黄色に色付いたダケカンバを眺めながら、峠に向かう緩い登りの狭間を抜け、白砂湿原に出た。2年ぶりに湿原の池塘に戻ってきた。
今回の絵は草紅葉で、湖面に映えて美しい。風が止むのをしばらく待ってシャッターを押す。尾瀬の紅葉は10月に入ってからで、対面の樹林帯が色づくには少し早い。けれど、これで初夏と秋がそろったので、まぁ満足とすべきだろう。
時間はたっぷりあるので、ゆっくりして、峠を越えたのは13時丁度だった。あとは沼尻川に沿って段小屋坂を下るだけだ。ちと距離はあるけれど…。
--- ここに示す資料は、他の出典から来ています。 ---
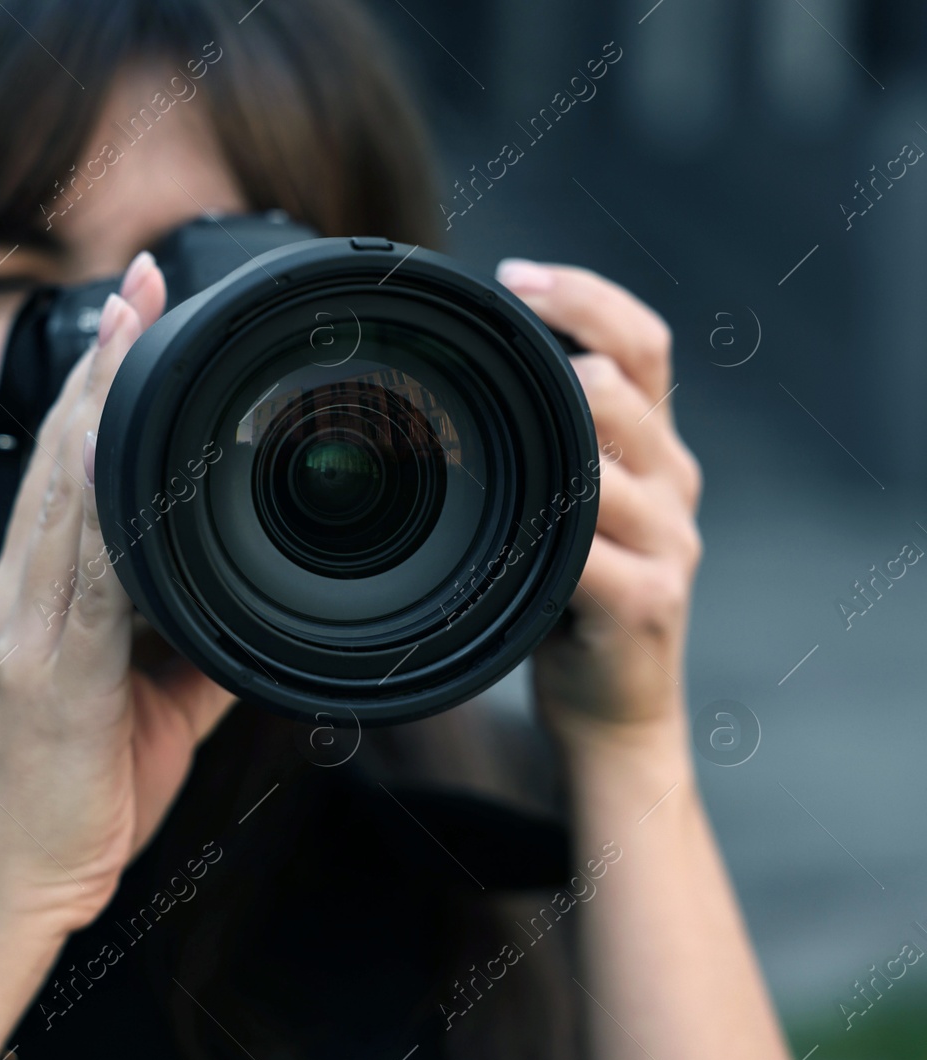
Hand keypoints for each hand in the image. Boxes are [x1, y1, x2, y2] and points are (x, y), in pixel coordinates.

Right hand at [0, 250, 237, 936]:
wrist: (19, 886)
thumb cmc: (78, 790)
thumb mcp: (150, 699)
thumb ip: (190, 634)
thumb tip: (245, 589)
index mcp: (33, 593)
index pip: (61, 465)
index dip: (94, 383)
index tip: (132, 309)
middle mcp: (15, 594)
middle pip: (59, 454)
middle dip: (102, 361)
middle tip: (139, 278)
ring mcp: (22, 630)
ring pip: (65, 495)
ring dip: (102, 403)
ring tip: (134, 326)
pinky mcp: (45, 674)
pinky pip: (82, 576)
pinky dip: (99, 504)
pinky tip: (116, 447)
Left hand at [495, 259, 702, 754]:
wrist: (613, 707)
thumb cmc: (572, 599)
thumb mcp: (567, 508)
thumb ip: (548, 447)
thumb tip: (464, 378)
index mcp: (652, 449)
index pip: (642, 343)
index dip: (586, 296)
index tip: (516, 275)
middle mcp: (672, 484)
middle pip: (625, 388)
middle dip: (558, 365)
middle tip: (488, 363)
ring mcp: (667, 543)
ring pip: (606, 465)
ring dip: (545, 449)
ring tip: (484, 451)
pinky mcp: (646, 601)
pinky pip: (590, 554)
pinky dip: (543, 538)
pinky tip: (503, 537)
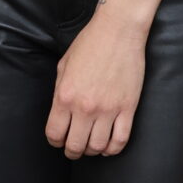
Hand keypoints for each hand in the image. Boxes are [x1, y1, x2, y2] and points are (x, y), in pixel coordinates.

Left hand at [47, 11, 145, 157]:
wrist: (118, 31)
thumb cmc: (89, 44)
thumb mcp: (64, 66)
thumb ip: (59, 92)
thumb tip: (59, 114)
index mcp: (64, 96)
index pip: (55, 134)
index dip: (55, 141)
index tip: (58, 140)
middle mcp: (85, 107)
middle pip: (75, 146)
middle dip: (72, 151)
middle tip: (74, 148)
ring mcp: (108, 109)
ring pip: (98, 147)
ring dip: (92, 151)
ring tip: (91, 146)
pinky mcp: (128, 108)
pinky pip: (120, 140)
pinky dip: (113, 149)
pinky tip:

苔やミニ紅葉、木々や落葉の小道を撮りながら、道草ばかりしていると、スパッツを泥だらけにした若いぼんが追い付いてきて、あっという間に見えなくなった。昔日が甦り、元気も少し分けてもらった気分。ご馳走様。
見晴新道の分岐を過ぎ、野営場への近道に入って、14時過ぎ、今日の行程が終わった。燧小屋に天泊の手続き、水汲みとツェルトを張り終えてから龍宮小屋方面へちょっと散策に行く。燧ヶ岳はこの時間なのでもう雲がかかっているが、景鶴山はまだ大丈夫だった。
一面の草紅葉に圧倒される。尾瀬の良さは、この山上庭園のスケールの大きさとその開放感から来る空間の、個々の要素が上質にそろった美しさだろう。ぶらぶら下田代の中間点まで行って、まだ頑張って咲いているお花を撮りながら引き返した。
戻ると、野営場にカメラが来ていた。H編集長含め3名。どうも「にっぽん百名山 秋の尾瀬・燧ヶ岳テント泊徹底ガイド」の撮影だったよう。新コロナもあってか、確かに野営場は混んでいた。燧小屋の名簿で30張を超えていた記憶があり、若い人より中年以上のご夫婦と思しきペアが多かった。内訳はドームテント派がほとんど、ツェルト派は自分を入れてわずか2張。好天予報で、軽いツェルトを選択したが、世の趨勢とはかなりかけ離れているようだ、ぴえん。ともあれ、暗くなると野営場はしんとして静か。皆さん、それなりの御配慮はあるようで、小生にとってはワインとともに過ごす、プチ贅沢な優勝タイム。感謝の一夜でした。